As for Spitzer's probe this past fall, the industry may be underestimating the importance of his action and the investigations by state regulators that followed. Robert A. Rusbuldt, CEO of the Independent Insurance Agents & Brokers of America Assn., expresses a widely held view when he says investigations into "a few bad actors" could end up tarring an entire industry. Those bad actors happen to hail from some of the biggest names in the business -- such as American International Group (AIG ) and Marsh & McLennan Cos. (MMC ) -- and Spitzer has subpoenaed players in almost every area of insurance.

At issue isn't bid-rigging as much as the use of a widespread, fundamentally flawed business model that creates conflicts of interest. Brokers are supposed to work in their clients' best interest, yet they take vast fees from insurers for delivering business -- often without disclosing those fees to customers. That practice must change. Bad publicity has already forced many insurers to scrap contingency commissions.

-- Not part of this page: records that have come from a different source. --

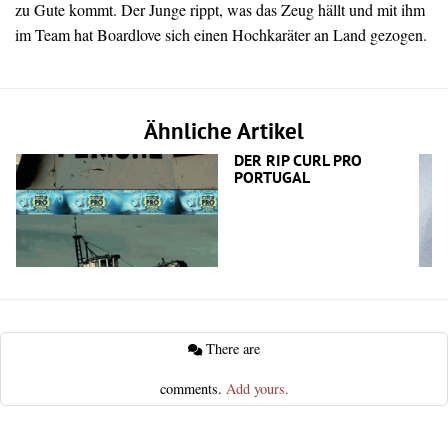
zu Gute kommt. Der Junge rippt, was das Zeug hällt und mit ihm
im Team hat Boardlove sich einen Hochkaräter an Land gezogen.
Ähnliche Artikel
DER RIP CURL PRO
PORTUGAL
There are
comments.
Add yours.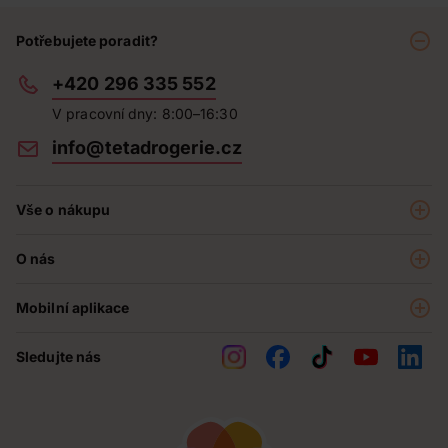
Potřebujete poradit?
+420 296 335 552
V pracovní dny: 8:00–16:30
info@tetadrogerie.cz
Vše o nákupu
Akce a výhodné nabídky
O nás
Teta klub
O nás
Prodejny
Mobilní aplikace
Kariéra - aktuální nabídka
O e-shopu
Teta pomáhá
Sledujte nás
Obchodní podmínky
Historie
Reklamační řád
Jak chráníme osobní údaje
Nejčastější otázky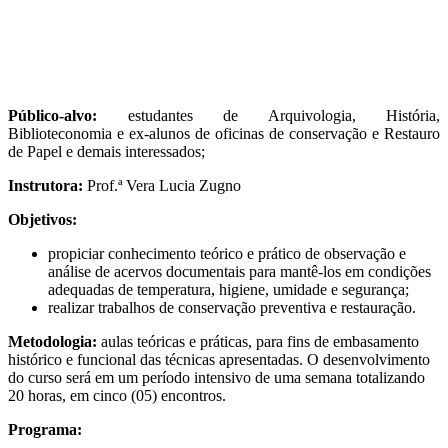
Público-alvo:
estudantes de Arquivologia, História,
Biblioteconomia e ex-alunos de oficinas de conservação e Restauro
de Papel e demais interessados;
Instrutora:
Prof.ª Vera Lucia Zugno
Objetivos:
propiciar conhecimento teórico e prático de observação e
análise de acervos documentais para mantê-los em condições
adequadas de temperatura, higiene, umidade e segurança;
realizar trabalhos de conservação preventiva e restauração.
Metodologia:
aulas teóricas e práticas, para fins de embasamento
histórico e funcional das técnicas apresentadas. O desenvolvimento
do curso será em um período intensivo de uma semana totalizando
20 horas, em cinco (05) encontros.
Programa: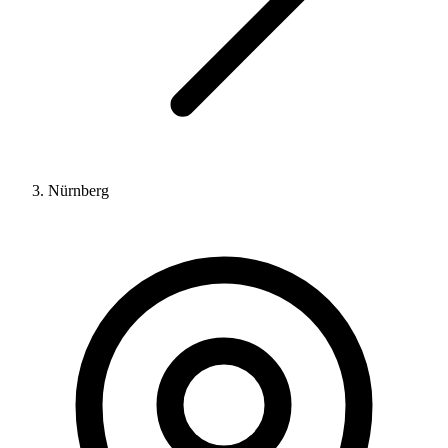
Nürnberg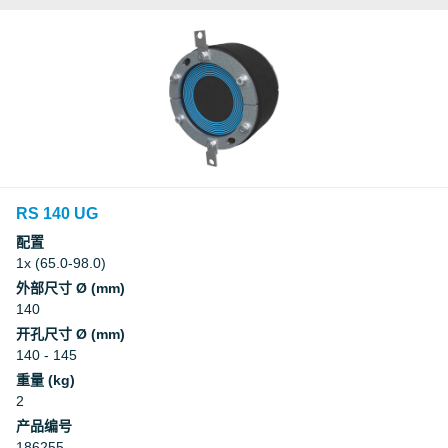
RS 140 UG
配置
1x (65.0-98.0)
外部尺寸 Ø (mm)
140
开孔尺寸 Ø (mm)
140 - 145
重量 (kg)
2
产品编号
186255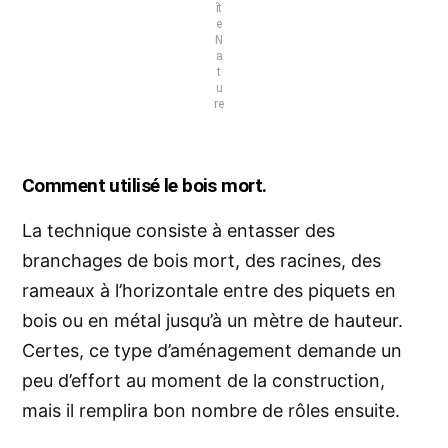
ît
e
N
a
t
u
re
Comment utilisé le bois mort.
La technique consiste à entasser des
branchages de bois mort, des racines, des
rameaux à l’horizontale entre des piquets en
bois ou en métal jusqu’à un mètre de hauteur.
Certes, ce type d’aménagement demande un
peu d’effort au moment de la
construction
,
mais il remplira bon nombre de rôles ensuite.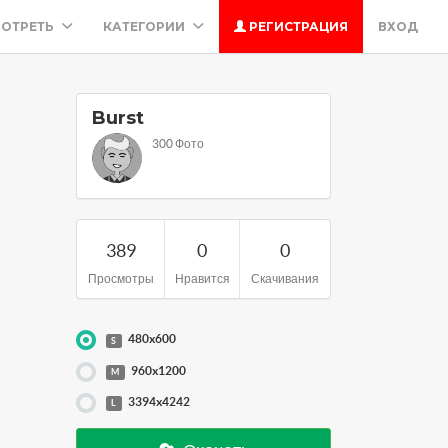
ОТРЕТЬ
КАТЕГОРИИ
РЕГИСТРАЦИЯ
ВХОД
Burst
300 Фото
389
0
0
Просмотры
Нравится
Скачивания
480x600
S
960x1200
M
3394x4242
L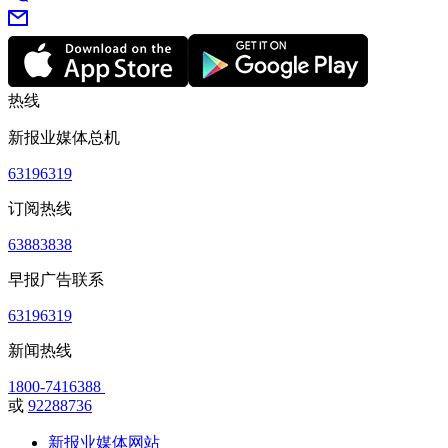
热线
新报业媒体总机
63196319
订阅热线
63883838
早报广告联系
63196319
新闻热线
1800-7416388
或
92288736
新报业媒体网站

Health insurers have also come under scrutiny from regulators, mostly over compensation practices. Still, 2005 could be a fine year, especially if they get some relief on rising drug prices. More important, there's hope that the Bush Administration may finally enact tort reform to reduce the damage of escalating lawsuits. Any caps would help increase predictability, which is critical in an industry where losses are never known at the time companies set prices on coverage. Notes Aetna Inc. (AET ) CEO John W. Rowe: "The total number of suits may not be that great, but the defensive medicine that the threat of suits induces -- in the extra medical tests and things like that -- adds up."

Right now, the insurance industry is in a spending mood. Datamonitor PLC predicts that North American insurers will pay out $30.7 billion for technology in 2005, an increase of $1.18 billion over 2004. That will be a boon if it helps obliterate outdated legacy systems and the labor-intensive manual processes that have long burdened the insurance industry. But with price-conscious consumers and more vigilant government regulators, insurers may find that the halcyon days have blown clean away.